La señora Arnfeld sabía que tendría que hacer frente a la Prensa de una forma u otra. Se había negado firmemente a aparecer en holovisión, y la disposición del derecho a la intimidad del Fuero Mundial la protegía. Por otra parte, no podía negarse a contestar preguntas en voz en off. La disposición del derecho a saber no le permitiría un bloqueo informativo general.

Estaba rígidamente sentada mientras la joven que tenía delante decía:

—Aparte de todo, señora Arnfeld, ¿no es una coincidencia bastante extraña que su marido, proyectista jefe de Mike el Microbot, vaya a ser también su primer paciente?

—En absoluto, señorita Roth —dijo la señora Arnfeld con tristeza—. La enfermedad del doctor es el resultado de una predisposición. Ha habido otros en su familia que la han tenido. Me lo dijo cuando nos casamos, así que el asunto no me cogió por sorpresa, y fue por esta razón que no tuvimos hijos. Es también por este motivo que mi marido escogió el trabajo al que ha dedicado toda su vida y trabajó arduamente para producir un robot capaz de miniaturización. Siempre pensó que al final seria su paciente, ¿comprende?

La señora Arnfeld insistió para tener una charla con Mike y, dadas las circunstancias, ello no podía ser negado.
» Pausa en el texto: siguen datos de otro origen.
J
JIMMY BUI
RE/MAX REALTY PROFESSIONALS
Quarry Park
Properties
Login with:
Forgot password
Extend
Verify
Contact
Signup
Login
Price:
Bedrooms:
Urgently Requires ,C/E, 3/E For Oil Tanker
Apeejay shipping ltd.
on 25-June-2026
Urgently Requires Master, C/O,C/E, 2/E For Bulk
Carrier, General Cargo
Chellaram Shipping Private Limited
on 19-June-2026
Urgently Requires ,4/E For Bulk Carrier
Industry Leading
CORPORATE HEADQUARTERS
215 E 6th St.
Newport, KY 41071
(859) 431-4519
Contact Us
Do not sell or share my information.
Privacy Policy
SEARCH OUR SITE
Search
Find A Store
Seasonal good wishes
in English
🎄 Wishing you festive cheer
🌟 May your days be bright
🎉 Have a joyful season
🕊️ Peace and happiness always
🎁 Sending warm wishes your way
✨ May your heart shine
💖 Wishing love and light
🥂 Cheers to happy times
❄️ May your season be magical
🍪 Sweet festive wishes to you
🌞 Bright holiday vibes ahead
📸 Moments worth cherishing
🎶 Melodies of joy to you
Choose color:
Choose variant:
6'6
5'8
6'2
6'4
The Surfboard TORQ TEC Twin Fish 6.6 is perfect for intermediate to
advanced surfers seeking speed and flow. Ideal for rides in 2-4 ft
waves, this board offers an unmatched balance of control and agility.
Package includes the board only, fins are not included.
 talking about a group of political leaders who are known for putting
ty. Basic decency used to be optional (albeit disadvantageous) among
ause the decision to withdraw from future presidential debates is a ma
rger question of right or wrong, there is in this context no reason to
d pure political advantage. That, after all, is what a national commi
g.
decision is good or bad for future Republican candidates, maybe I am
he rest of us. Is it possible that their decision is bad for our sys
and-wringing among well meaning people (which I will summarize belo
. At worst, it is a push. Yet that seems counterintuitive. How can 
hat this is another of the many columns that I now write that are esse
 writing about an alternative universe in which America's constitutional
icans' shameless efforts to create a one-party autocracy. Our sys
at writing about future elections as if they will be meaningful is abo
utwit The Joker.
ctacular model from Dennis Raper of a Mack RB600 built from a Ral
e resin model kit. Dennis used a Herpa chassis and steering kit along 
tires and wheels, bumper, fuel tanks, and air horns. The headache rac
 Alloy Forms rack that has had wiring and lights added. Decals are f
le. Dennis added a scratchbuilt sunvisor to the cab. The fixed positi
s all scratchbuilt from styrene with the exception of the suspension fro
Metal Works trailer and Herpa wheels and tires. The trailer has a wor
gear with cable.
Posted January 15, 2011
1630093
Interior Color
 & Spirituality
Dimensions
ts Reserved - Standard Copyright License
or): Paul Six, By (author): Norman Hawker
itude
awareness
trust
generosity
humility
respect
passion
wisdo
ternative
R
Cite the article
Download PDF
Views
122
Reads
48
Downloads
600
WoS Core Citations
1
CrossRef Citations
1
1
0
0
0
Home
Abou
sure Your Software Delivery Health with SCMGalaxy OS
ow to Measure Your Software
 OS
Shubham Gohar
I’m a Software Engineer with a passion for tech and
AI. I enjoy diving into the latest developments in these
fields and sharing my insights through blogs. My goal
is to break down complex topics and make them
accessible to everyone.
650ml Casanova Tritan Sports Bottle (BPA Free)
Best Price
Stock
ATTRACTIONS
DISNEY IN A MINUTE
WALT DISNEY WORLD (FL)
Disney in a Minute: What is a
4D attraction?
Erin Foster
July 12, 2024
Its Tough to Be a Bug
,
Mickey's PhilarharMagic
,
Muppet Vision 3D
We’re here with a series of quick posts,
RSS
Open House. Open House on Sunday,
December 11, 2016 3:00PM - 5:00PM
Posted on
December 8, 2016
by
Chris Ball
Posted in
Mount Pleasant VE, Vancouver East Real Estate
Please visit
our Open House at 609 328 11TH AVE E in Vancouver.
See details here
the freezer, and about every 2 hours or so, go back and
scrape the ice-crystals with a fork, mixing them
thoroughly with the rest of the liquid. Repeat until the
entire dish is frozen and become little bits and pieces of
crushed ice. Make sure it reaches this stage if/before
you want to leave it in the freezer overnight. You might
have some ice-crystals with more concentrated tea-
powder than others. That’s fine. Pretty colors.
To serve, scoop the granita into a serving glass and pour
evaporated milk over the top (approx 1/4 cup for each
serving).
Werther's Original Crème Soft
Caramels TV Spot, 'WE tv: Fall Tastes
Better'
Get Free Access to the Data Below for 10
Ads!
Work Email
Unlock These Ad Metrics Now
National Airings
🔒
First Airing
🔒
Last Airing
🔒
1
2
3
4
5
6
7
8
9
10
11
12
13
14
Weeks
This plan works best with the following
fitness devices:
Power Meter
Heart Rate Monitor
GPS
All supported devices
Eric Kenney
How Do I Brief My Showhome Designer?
Ben Johannes, que trabajaba desde hacía cinco años con su marido y a quien ella conocía lo suficientemente bien como para llamarse por el nombre de pila, la acompañó al alojamiento del robot.

La señora Arnfeld había visto a Mike poco después de su construcción, cuando estaba pasando por sus primeras pruebas, y él la recordaba. Le dijo, con su voz curiosamente neutral, de dulzura demasiado uniforme para ser del todo humana:

—Me alegro de verla, señora Arnfeld.

No era un robot con una buena forma. Era de cabeza puntiaguda y base muy pesada. Casi cónico, con la punta hacia arriba. La señora Arnfeld sabía que ello era porque su mecanismo de miniaturización era voluminoso y abdominal, y porque su cerebro también tenía que ser abdominal a fin de aumentar la velocidad de respuesta. Su marido le había explicado que insistir en un cerebro detrás de un cráneo grande era un antropomorfismo innecesario. Sin embargo hacía que Mike pareciese ridículo, casi imbécil. La señora Arnfeld pensó, inquieta, que el antropomorfismo tenía ventajas psicológicas.